The plaintiff demurred to these affirmative separate defenses, on the ground that none of them stated facts sufficient to constitute a defense. These demurrers were sustained, and defendant refused to plead further. Upon a trial of the issues made by the denials of defendant, the *511facts were stipulated, and the court entered a decree foreclosing the liens for the amount prayed in the complaint.

The appellant assigns error upon the orders of the trial court denying the demurrer to the complaint, and in sustaining the demurrers of the plaintiff to the affirmative defenses of the defendant. It is first urged that the act creating the liens is void because it embraces more than one subject, as shown both by the title and by the act itself.
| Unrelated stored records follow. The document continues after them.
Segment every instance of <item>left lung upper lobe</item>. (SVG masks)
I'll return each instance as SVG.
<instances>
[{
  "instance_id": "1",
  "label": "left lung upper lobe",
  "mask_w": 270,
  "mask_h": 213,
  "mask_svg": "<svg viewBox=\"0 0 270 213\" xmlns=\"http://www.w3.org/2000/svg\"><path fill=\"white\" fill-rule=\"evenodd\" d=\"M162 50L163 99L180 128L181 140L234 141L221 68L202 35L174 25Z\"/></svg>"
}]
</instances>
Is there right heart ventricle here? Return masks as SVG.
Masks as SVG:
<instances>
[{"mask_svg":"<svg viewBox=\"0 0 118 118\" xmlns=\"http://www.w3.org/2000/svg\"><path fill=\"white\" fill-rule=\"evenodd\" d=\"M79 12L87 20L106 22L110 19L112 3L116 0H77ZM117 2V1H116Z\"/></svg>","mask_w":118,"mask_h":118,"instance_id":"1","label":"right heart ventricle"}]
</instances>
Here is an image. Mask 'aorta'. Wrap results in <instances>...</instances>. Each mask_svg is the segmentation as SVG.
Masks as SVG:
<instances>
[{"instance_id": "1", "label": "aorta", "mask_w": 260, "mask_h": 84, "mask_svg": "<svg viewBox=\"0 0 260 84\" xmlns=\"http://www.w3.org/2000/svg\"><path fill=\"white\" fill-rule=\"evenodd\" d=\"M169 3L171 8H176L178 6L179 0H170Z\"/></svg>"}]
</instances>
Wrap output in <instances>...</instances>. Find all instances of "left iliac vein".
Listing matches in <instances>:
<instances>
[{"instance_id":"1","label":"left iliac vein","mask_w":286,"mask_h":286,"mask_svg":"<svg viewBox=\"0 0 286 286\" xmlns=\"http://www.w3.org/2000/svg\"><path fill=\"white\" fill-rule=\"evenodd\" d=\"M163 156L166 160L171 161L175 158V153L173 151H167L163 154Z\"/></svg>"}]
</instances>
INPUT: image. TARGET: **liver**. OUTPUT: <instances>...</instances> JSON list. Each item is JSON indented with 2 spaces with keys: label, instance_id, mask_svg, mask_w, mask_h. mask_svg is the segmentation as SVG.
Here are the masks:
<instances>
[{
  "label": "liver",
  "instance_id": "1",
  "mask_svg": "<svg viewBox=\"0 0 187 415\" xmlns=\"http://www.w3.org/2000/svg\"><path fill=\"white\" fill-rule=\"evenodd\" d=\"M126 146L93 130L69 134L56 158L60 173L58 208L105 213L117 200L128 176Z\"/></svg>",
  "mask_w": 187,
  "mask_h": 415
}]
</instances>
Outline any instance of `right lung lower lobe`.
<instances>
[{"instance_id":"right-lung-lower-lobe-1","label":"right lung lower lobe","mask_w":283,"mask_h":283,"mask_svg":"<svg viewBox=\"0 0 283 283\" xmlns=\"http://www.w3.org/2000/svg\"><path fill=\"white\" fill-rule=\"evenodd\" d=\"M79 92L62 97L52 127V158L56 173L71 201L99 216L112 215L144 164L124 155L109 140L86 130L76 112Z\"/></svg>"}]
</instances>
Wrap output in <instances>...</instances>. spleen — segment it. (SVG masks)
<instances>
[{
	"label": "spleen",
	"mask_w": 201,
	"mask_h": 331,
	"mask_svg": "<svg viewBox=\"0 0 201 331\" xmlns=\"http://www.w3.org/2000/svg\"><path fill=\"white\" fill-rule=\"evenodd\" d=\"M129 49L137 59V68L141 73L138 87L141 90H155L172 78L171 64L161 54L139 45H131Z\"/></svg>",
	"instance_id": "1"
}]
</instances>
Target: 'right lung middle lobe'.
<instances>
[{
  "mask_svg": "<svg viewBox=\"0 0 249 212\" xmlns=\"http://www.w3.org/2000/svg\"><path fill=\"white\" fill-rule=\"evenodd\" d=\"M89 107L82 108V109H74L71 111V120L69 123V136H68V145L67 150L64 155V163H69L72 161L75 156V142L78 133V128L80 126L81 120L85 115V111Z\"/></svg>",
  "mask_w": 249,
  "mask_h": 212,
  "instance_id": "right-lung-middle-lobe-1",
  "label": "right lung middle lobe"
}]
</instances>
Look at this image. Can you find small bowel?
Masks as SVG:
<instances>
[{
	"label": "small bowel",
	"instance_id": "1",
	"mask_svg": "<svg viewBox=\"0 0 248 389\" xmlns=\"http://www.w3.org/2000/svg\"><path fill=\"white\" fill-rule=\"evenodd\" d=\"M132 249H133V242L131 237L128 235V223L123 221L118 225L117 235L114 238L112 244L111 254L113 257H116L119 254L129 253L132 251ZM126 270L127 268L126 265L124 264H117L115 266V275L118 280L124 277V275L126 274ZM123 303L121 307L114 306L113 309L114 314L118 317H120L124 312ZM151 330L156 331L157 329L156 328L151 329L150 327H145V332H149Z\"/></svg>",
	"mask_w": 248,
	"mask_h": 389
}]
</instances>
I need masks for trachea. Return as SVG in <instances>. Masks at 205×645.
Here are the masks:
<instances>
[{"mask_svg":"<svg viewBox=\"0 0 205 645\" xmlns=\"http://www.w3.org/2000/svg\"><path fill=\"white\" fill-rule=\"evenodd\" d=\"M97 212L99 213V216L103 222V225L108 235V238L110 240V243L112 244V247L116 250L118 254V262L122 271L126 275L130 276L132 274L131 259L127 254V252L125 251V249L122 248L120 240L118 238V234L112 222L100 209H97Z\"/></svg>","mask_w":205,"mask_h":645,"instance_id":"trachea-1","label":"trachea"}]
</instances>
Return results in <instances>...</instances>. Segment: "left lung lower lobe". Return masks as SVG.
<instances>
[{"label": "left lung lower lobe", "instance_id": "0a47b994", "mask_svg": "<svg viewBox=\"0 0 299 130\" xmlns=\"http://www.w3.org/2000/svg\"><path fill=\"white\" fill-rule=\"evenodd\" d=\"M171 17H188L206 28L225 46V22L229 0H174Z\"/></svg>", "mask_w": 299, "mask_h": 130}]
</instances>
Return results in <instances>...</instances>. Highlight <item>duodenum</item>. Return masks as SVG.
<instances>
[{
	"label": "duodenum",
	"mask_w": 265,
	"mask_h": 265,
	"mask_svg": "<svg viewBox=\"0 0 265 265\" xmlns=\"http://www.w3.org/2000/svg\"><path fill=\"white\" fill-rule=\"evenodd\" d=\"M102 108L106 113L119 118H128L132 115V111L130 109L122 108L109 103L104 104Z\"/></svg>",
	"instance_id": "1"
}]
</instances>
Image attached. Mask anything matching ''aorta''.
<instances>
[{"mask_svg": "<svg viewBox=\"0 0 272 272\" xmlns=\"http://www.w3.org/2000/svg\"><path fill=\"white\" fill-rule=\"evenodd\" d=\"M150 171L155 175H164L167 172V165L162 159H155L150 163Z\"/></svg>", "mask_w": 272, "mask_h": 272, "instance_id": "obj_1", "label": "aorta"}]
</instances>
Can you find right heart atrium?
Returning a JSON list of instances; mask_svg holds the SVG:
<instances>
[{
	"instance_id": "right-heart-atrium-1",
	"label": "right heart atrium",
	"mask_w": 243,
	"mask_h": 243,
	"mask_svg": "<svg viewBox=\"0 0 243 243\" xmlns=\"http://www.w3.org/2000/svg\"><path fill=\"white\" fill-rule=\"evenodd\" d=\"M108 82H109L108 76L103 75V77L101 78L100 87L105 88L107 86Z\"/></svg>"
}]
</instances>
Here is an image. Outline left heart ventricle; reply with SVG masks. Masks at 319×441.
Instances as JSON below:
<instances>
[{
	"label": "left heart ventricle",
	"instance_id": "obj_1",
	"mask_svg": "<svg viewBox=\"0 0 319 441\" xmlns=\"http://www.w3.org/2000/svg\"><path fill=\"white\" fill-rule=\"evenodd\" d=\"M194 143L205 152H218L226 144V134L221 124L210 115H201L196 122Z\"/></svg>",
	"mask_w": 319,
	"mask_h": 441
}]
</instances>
The title of the act is as follows, “An act prescribing the ways in which waterways for the uses of navigation may be excavated by private contract, providing for liens upon tide and shore lands belonging to the state, granting rights-of-way across lands belonging to the state.” This title is no doubt broad enough to include three separate, independent subjects of legislation, but, when we come to examine the act itself, we find that the real subject or purpose of the act is the excavation of public waterways by private contract. The liens and rights-of-way provided for are merely incidental to the main subject, and are special only to this class of contracts. They are ends or means to the accomplishment of the main purpose of the act, and are not independent subjects. The act is therefore not void upon the ground urged.

It is next argued, that there is nothing in the title of the act indicating the powers conferred upon the land commissioner; that power is conferred upon the land commissioner to incumber private property with liens for the filling in of such property, against the owner’s will. In the first place, we do not think the act is capable of the construction which appellant seeks to- place upon it. The act intends, no doubt, to give a lien for filling in lands owned by the state on March 9, 1893, where a contract has been entered into while the state was owner of the land, but the act does not give a lien upon lands where *512tlie contract is entered into after the state has parted with its title thereto. But, if the act is susceptible of the construction placed upon it by appellant, it is not necessary to the validity of it that the powers and duties of the land commissioner shall be stated in the title. The office of the title is to call attention to the subject matter of the act, which must be looked to for a full description of the powers and duties conferred. Lancey v. King County, 15 Wash. 9, 45 Pac. 645, 34 L. R. A. 817. It is not required that the title of the act shall be a complete index to the act.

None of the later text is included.